EXERCISE PROMPT
The answer must reproduce every record exactly, with all pictures omitted.

(Dataset entries)
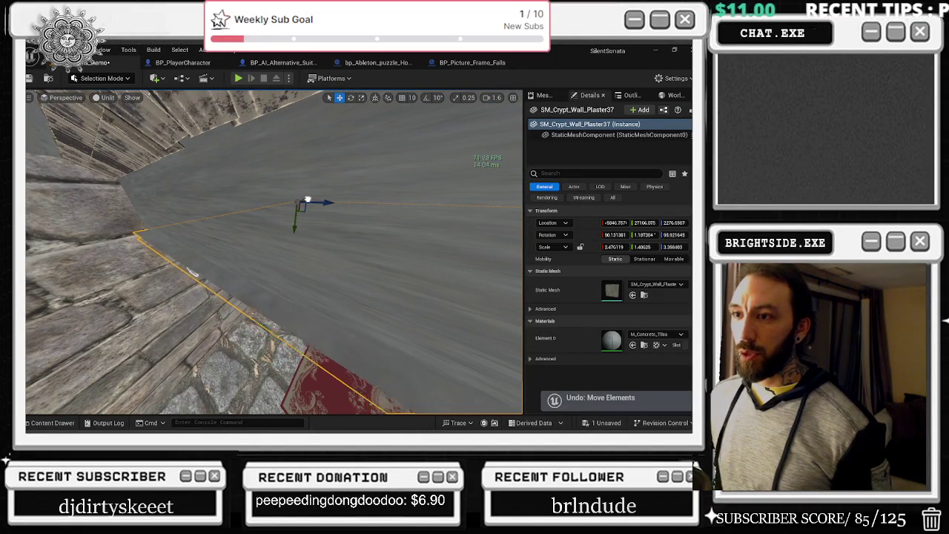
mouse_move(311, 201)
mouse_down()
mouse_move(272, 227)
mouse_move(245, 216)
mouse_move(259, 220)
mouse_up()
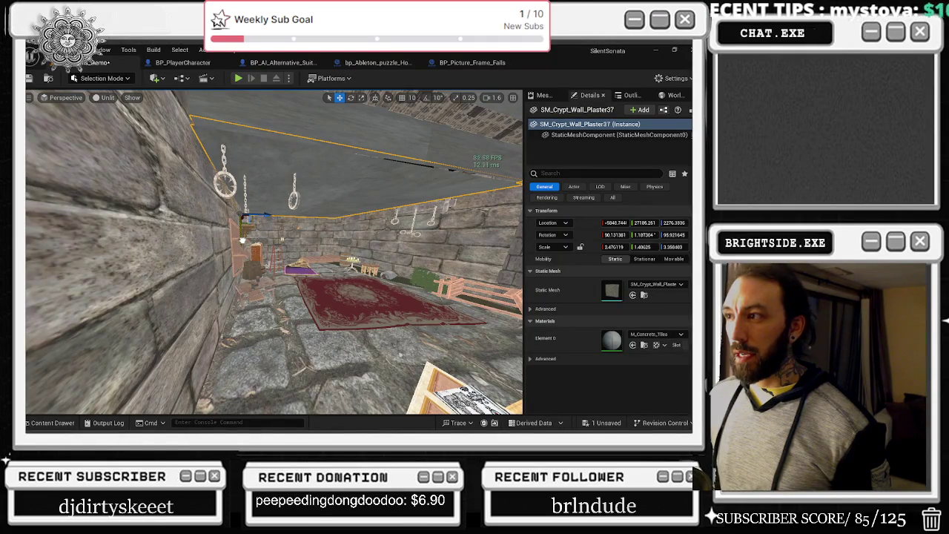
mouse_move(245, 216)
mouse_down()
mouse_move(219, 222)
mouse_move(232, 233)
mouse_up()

OUTPUT FOR THIS EXERCISE
mouse_move(311, 201)
mouse_down()
mouse_move(272, 227)
mouse_move(245, 216)
mouse_move(259, 220)
mouse_up()
mouse_move(245, 216)
mouse_down()
mouse_move(219, 222)
mouse_move(232, 233)
mouse_up()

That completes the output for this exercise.